Activity: What you return should match the data below exactly, line for line.
━━━━━━━━━━━━━━━━━━━━
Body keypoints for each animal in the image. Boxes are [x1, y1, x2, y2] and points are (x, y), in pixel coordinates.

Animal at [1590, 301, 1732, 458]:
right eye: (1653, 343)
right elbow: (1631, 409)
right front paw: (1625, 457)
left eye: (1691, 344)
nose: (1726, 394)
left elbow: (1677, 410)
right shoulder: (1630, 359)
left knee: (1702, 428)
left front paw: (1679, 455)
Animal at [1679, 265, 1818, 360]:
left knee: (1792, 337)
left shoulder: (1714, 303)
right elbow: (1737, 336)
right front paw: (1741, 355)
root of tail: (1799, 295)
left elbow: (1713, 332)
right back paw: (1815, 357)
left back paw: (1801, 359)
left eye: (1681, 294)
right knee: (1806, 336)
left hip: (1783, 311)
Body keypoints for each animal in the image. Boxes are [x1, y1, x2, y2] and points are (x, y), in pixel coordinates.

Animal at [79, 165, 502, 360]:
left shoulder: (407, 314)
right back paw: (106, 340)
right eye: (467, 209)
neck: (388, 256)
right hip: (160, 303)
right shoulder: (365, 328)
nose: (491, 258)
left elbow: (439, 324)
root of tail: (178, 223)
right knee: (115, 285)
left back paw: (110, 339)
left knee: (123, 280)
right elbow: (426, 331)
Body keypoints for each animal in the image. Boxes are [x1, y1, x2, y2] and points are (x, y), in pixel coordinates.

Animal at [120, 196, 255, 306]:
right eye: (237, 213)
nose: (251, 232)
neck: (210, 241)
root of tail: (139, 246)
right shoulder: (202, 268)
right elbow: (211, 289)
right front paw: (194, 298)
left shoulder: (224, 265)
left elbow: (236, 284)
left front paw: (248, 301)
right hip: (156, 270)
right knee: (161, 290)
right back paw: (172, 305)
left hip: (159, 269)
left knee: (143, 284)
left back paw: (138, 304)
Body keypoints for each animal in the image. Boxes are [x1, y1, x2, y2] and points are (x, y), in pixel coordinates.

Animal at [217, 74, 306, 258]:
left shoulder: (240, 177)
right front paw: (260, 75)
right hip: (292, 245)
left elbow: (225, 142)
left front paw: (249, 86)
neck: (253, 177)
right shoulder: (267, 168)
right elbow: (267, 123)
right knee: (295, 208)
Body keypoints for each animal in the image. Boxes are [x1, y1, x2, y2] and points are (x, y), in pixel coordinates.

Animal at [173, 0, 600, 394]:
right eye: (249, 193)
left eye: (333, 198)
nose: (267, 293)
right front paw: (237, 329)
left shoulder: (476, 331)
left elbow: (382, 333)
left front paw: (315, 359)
━━━━━━━━━━━━━━━━━━━━
Exercise answer:
Body keypoints for each animal in the image. Boxes are [x1, y1, x2, y2] and points are (x, y), in pixel coordinates.

Animal at [1590, 301, 1732, 458]:
right eye: (1653, 343)
right elbow: (1631, 409)
right front paw: (1625, 457)
left eye: (1691, 344)
nose: (1726, 394)
left elbow: (1677, 410)
right shoulder: (1630, 359)
left knee: (1702, 428)
left front paw: (1679, 455)
Animal at [1679, 265, 1818, 360]:
left knee: (1792, 337)
left shoulder: (1714, 303)
right elbow: (1737, 336)
right front paw: (1741, 355)
root of tail: (1799, 295)
left elbow: (1713, 332)
right back paw: (1815, 357)
left back paw: (1801, 359)
left eye: (1681, 294)
right knee: (1806, 336)
left hip: (1783, 311)
Body keypoints for each animal in the image. Boxes are [x1, y1, x2, y2] and points are (x, y), in pixel coordinates.

Animal at [79, 165, 502, 360]:
left shoulder: (407, 314)
right back paw: (106, 340)
right eye: (467, 209)
neck: (388, 256)
right hip: (160, 303)
right shoulder: (365, 328)
nose: (491, 258)
left elbow: (439, 324)
root of tail: (178, 223)
right knee: (115, 285)
left back paw: (110, 339)
left knee: (123, 280)
right elbow: (426, 331)
Body keypoints for each animal in the image. Boxes are [x1, y1, x2, y2] and points are (x, y), in pixel coordinates.

Animal at [120, 196, 255, 306]:
right eye: (237, 213)
nose: (251, 232)
neck: (210, 241)
root of tail: (139, 246)
right shoulder: (202, 268)
right elbow: (211, 289)
right front paw: (194, 298)
left shoulder: (224, 265)
left elbow: (236, 284)
left front paw: (248, 301)
right hip: (156, 270)
right knee: (161, 290)
right back paw: (172, 305)
left hip: (159, 269)
left knee: (143, 284)
left back paw: (138, 304)
Body keypoints for each animal in the image. Boxes are [x1, y1, x2, y2] and points are (x, y), in pixel coordinates.

Animal at [217, 74, 306, 258]:
left shoulder: (240, 177)
right front paw: (260, 75)
right hip: (292, 245)
left elbow: (225, 142)
left front paw: (249, 86)
neck: (253, 177)
right shoulder: (267, 168)
right elbow: (267, 123)
right knee: (295, 208)
Body keypoints for each animal in the image. Boxes are [x1, y1, x2, y2] and points are (x, y), in pixel coordinates.

Animal at [173, 0, 600, 394]:
right eye: (249, 193)
left eye: (333, 198)
nose: (267, 293)
right front paw: (237, 329)
left shoulder: (476, 331)
left elbow: (382, 333)
left front paw: (315, 359)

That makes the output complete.